← All posts

Anecdote and Data

Morgan Voss·

Your cat refuses to eat a particular brand of food. She approaches the bowl, sniffs it once, and walks away. This is real information about one cat. It is a sample of size one from a distribution you don't have access to.

It does not establish that cats generally refuse this food. It does not establish that the food is bad. It establishes that one data point exists, and you have no way to know from this alone whether it is representative or an outlier. This is the problem with anecdotes: not that they are false, but that they are insufficient on their own, and the degree of insufficiency depends on context.

A Sample of One

A sample of size one has a mean: the observation itself. It does not have a variance. With a single data point, there is no basis for estimating spread, and therefore no basis for constructing a confidence interval. The interval is, formally, infinite.

xˉ=x1,s2=1n1i=1n(xixˉ)2 is undefined for n=1\bar{x} = x_1, \qquad s^2 = \frac{1}{n-1}\sum_{i=1}^{n}(x_i - \bar{x})^2 \text{ is undefined for } n = 1

The estimate exists. Its precision is entirely unknown. You know the cat rejected this food today. You don't know whether she rejects it 90% of the time or whether today was an anomaly.

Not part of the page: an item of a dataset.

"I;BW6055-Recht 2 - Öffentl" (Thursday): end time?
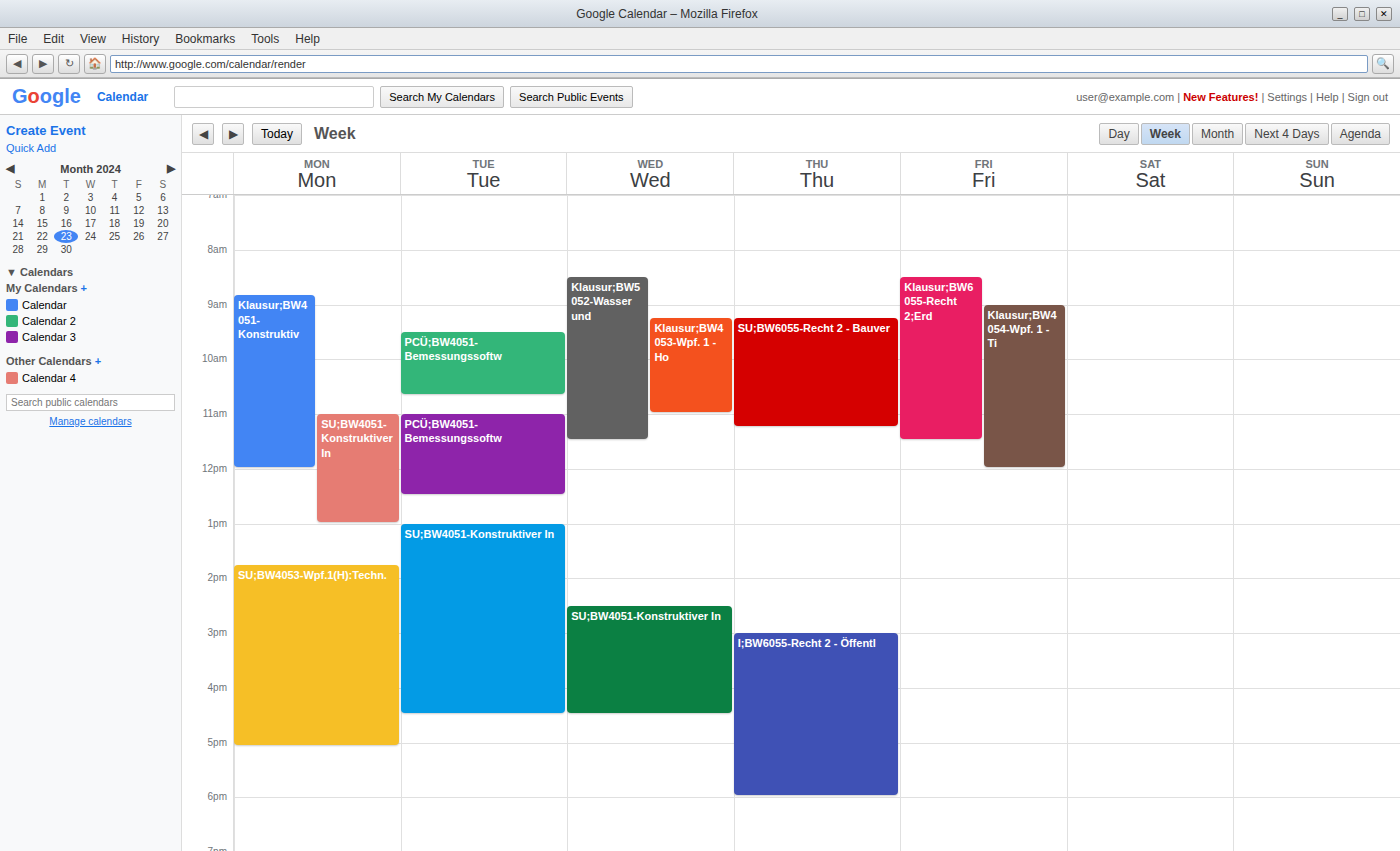
6:00 PM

This does not make the observation worthless. It makes it underspecified. Whether it is useful depends on what else you know and what question you are trying to answer.

How the prior changes the calculation

At n=1n = 1, Bayesian updating gives us the clearest account of what the observation is worth. Bayes' theorem tells us that the posterior probability is proportional to the likelihood of the observation times the prior:

P(θx)P(xθ)P(θ)P(\theta \mid x) \propto P(x \mid \theta) \cdot P(\theta)

When the prior P(θ)P(\theta) is strong and concentrated, a single contrary observation barely moves it. When the prior is weak and spread across many possibilities, a single observation can shift the posterior substantially.

If you already know from manufacturer data that this brand is accepted by 95% of cats in trials, one rejection is mildly informative. The posterior probability that your cat is a typical rejector shifts slightly upward from the base rate, but the single observation doesn't overturn the prior. If you have no prior at all about this food's acceptance rate, the single rejection is the entirety of your evidence, and it anchors the posterior heavily.

This is why dismissing anecdotes entirely is also a mistake. "That's just one person's experience" is accurate about the size of the sample. It is not accurate about the information content, which depends on the prior. In domains where base rates are unknown and formal studies don't exist, a sample of one may be all there is.

When Anecdotes Are Genuinely Informative

Several conditions push the informational value of a single observation upward.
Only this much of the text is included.